Mehmet Ali, the most important of Britain’s clients, often disturbed its plans with his restless ambition. Promising favourites, such as the clans of mountainous Kurdistan, who gratifyingly resembled Scottish Highlanders, often succumbed to infighting. So intricate is the landscape of feuding pashas and imams charted in this book that readers will often emulate its protagonists in spending a lot of time staring at its admittedly excellent maps.

Parry is most provocative in suggesting what these promised lands were not. British policy was not inspired by Orientalism: the scholarly enterprise vilified by Edward Said, which found in the unchanging archaism of eastern cultures the justification for their subjugation by the West. British officials sketched monuments, dug up palaces and wrote up the quaint manners of the locals.

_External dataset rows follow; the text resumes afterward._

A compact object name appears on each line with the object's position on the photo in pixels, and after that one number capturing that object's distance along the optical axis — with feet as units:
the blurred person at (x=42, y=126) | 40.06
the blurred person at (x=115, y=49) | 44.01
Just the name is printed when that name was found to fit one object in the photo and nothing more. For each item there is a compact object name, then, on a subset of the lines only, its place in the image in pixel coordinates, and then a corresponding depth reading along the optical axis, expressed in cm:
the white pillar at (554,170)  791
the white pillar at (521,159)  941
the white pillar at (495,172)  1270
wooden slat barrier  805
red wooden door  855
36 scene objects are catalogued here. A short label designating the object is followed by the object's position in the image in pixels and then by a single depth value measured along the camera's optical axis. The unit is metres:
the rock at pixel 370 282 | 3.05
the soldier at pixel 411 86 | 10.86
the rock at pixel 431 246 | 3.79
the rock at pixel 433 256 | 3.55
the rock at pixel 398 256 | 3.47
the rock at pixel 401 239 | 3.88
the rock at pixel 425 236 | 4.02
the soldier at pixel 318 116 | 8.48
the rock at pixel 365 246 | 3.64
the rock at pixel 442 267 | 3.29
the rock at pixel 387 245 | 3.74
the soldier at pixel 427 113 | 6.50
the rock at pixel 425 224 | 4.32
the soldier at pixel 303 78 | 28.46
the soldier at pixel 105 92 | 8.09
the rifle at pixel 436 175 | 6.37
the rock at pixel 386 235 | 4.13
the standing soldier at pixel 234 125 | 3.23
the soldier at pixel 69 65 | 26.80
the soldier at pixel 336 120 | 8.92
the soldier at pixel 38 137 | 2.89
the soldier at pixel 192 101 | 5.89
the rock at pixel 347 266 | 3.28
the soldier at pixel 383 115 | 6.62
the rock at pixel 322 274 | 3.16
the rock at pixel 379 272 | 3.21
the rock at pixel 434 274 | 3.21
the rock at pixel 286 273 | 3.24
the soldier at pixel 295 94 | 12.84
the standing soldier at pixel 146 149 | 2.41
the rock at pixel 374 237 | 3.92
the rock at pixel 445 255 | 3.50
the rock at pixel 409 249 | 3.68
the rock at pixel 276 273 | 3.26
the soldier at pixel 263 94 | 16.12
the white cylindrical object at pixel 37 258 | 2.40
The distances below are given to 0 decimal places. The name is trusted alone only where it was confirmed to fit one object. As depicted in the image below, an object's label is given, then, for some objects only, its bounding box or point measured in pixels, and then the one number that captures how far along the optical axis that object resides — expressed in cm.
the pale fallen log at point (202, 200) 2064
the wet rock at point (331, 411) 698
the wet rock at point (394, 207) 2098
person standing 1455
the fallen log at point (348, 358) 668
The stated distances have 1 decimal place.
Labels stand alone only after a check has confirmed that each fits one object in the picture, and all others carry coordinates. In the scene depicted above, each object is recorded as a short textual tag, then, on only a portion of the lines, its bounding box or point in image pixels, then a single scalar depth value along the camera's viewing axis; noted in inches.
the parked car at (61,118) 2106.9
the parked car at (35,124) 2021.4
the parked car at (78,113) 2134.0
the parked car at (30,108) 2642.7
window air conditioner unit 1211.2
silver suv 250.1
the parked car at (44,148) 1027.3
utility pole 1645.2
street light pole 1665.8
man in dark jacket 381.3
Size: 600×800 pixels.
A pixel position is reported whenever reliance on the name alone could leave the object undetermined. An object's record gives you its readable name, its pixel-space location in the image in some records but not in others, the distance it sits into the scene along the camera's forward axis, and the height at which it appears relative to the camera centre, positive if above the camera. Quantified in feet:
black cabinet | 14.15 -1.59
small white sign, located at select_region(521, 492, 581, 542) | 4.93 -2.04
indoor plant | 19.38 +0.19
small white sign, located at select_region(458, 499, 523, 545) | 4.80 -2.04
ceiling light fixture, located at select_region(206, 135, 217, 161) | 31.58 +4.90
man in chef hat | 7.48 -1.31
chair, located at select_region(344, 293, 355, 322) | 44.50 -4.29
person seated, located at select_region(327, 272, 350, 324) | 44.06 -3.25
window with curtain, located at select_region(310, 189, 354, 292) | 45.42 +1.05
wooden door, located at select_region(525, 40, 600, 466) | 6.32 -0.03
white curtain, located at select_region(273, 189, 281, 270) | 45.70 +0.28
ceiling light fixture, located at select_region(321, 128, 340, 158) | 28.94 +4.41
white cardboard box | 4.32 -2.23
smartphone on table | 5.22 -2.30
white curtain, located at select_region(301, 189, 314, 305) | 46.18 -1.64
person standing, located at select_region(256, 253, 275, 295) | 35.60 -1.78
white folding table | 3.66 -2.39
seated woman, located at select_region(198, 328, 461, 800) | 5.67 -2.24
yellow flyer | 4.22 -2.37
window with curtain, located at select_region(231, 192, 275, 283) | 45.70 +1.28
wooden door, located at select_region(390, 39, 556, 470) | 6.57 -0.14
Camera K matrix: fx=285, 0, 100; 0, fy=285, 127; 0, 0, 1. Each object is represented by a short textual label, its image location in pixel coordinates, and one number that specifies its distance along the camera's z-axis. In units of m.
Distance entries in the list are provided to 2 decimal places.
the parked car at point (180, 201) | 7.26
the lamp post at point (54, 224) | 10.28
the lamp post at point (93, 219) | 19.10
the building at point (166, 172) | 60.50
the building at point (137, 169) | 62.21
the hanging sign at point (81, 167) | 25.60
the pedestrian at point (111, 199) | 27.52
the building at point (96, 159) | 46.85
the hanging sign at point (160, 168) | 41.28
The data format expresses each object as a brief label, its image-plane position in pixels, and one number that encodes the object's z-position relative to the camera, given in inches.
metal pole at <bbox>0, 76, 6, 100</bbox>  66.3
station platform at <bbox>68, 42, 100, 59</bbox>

But this antiquarianism followed power plays or was a consolation for their failure, rather than being their driver. Illusions about Ottoman lands abounded, but they expressed not Orientalism but a classicising progressivism: the hope that canals or railways would revive the prosperity of Alexander’s empire or Rome’s lost provinces.

Nor did Christian zeal distort British policy in what were Bible lands. After chequered efforts to proselytise the Druzes of Lebanon or to turn Jerusalem into a hub for Protestant mission, the British preferred to restrain rather than to plunge into sectarian quarrels. They did not even think their gambits added up to “imperialism”, a word which was then an insult, not an aspiration.

Instead, they considered that they were protecting Ottoman populations against French Catholic or Russian Orthodox imperialism. This pious self-deception was harder to maintain after 1882, when the British occupied Egypt, nominally to support Mehmet Ali’s successors against a revolt, but actually to ensure that no European rival seized what had become the unrivalled thoroughfare to India: the Suez Canal.

This decisive territorialisation of Britain’s strategy entangled it in the Continental rivalries that caused the Great War. After Ottoman power collapsed in that conflict, the British came to run much of the Middle East. Their hubris in taking over Palestine and Iraq is in stark contrast with the self-interested but generally hard-headed manoeuvring vividly evoked in this authoritative book.